Published online by Cambridge University Press: 05 October 2015
With hindsight, economic historians now acknowledge that 1848 divides the economic and financial history of the world into separate epochs. Before 1848, international trade was rising faster than ever before and was connecting all regions of the world into new patterns of trade. But it was only after 1848 that enough price competition arose for the same international commodities around the world that a truly global market emerged (O'Rourke and Williamson 1999; Williamson 2011). Financial innovations appeared hand in hand with the revolutionary adoption of steam power for both land and water transport systems combined with the new information technology of the telegraph.
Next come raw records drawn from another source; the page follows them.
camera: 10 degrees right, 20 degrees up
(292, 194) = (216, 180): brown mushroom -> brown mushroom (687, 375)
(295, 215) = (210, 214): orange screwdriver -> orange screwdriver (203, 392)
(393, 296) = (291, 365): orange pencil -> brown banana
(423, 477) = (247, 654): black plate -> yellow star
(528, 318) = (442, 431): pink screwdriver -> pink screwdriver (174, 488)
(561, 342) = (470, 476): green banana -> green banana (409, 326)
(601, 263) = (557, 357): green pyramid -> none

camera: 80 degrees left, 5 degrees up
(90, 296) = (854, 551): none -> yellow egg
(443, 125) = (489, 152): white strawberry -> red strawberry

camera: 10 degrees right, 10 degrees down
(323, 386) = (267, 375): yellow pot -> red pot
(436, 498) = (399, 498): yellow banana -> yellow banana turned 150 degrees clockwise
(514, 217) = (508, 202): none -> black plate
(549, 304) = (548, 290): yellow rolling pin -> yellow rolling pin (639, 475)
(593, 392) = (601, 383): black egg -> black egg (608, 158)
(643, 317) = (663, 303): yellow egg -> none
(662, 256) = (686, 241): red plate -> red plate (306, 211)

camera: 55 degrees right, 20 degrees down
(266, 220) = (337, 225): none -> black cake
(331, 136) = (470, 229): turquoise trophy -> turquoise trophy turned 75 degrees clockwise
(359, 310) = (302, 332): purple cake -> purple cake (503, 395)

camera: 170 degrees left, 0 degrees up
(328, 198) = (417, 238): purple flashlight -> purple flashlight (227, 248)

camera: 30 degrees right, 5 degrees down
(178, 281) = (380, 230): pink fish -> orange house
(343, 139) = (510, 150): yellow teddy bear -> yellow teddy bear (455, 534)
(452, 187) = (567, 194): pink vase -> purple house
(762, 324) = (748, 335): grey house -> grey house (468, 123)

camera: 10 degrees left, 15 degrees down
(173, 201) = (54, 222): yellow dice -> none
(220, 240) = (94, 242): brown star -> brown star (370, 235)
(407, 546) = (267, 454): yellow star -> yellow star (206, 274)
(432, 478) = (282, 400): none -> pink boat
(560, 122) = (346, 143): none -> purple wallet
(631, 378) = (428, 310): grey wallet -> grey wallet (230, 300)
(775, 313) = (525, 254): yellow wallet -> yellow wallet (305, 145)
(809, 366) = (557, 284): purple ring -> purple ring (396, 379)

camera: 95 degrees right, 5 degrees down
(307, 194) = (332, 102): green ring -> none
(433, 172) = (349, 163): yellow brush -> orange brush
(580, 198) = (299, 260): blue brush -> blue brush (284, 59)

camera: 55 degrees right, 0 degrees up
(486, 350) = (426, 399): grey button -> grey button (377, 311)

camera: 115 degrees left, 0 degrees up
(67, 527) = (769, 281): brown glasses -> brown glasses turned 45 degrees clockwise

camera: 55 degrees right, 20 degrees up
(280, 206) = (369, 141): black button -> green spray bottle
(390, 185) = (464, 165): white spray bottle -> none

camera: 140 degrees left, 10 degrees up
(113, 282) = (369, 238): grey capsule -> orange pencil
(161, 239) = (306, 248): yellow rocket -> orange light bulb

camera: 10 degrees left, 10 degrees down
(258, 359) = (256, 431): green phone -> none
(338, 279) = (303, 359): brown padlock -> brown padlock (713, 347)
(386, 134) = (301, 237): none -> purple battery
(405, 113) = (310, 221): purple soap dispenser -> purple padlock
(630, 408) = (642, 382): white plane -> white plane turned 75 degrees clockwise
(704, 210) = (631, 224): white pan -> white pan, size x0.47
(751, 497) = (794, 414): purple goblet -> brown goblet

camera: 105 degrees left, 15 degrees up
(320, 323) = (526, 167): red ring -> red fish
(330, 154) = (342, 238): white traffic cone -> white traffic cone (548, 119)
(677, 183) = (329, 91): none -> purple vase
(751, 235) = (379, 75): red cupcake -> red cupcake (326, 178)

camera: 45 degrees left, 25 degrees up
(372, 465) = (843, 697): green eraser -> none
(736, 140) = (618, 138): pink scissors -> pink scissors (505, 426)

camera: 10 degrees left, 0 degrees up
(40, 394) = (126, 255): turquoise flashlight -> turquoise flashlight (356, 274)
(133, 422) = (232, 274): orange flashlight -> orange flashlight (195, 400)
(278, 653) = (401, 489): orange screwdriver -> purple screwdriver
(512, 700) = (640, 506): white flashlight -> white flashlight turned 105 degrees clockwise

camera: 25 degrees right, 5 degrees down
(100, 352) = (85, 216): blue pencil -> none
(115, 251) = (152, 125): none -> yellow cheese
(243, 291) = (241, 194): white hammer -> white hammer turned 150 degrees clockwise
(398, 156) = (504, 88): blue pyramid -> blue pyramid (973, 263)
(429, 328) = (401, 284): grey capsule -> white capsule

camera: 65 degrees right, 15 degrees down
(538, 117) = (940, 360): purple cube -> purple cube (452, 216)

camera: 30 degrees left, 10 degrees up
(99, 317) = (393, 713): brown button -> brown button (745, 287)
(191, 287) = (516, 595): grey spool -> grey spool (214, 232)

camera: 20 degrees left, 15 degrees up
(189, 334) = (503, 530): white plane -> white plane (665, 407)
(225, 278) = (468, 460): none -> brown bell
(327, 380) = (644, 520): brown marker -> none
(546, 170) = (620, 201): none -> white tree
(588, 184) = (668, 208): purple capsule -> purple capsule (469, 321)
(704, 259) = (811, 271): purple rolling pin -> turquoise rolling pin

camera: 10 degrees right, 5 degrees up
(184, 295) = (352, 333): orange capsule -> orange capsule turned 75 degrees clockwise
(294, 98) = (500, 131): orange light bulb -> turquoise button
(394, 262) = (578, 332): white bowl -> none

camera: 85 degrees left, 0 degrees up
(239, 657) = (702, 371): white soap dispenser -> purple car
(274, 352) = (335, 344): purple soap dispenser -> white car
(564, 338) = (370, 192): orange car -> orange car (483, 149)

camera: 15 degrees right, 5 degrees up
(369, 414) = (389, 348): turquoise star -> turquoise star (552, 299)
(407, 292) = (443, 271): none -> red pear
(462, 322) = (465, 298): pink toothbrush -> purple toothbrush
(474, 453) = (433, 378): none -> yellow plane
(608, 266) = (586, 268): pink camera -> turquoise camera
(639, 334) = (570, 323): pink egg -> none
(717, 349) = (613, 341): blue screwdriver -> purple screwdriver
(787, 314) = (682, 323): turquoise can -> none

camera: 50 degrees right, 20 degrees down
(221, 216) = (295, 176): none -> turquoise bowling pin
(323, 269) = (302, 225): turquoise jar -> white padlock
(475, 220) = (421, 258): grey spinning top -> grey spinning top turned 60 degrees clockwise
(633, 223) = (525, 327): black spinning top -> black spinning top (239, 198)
The exclamations made in the 1850 edition of Fortune's Epitome of the Stocks and Public Funds about the rise of securities marketed on the London Stock Exchange over the 1840s, dominated by the railroad booms in Britain and the US, were modest compared to the ecstatic remarks made by his successor, R. L. Nash, in the 1876 edition of Fenn's Compendium of the English and Foreign Funds:
Upon this question of indebtedness hangs a world of vitality and progress with which the future well-being of mankind is signally identified; and it would be a very narrow view of a very mighty question if we could regard it in any other light. Humanly speaking, we are only at the commencement of a new era … [T]here can be no question – that with this modernized system of credit the world has acquired light, health, progress, and prosperity; that every man has more of the world's goods than could have been boasted of a century ago; that every man is better educated; that every man is a better citizen; and that if these are the results of indebtedness, we may fairly leave the solution of the problem to the future with that confidence which experience well earned amply justifies.
(Nash 1876, p. xiv)Essential features of the international crises, 1847–1849
The financial crisis of 1847 helped initiate a number of far-reaching policy changes in Britain especially, and then in Europe generally, with repercussions that were even more important in the future for the rest of the world as modern capitalism spread globally.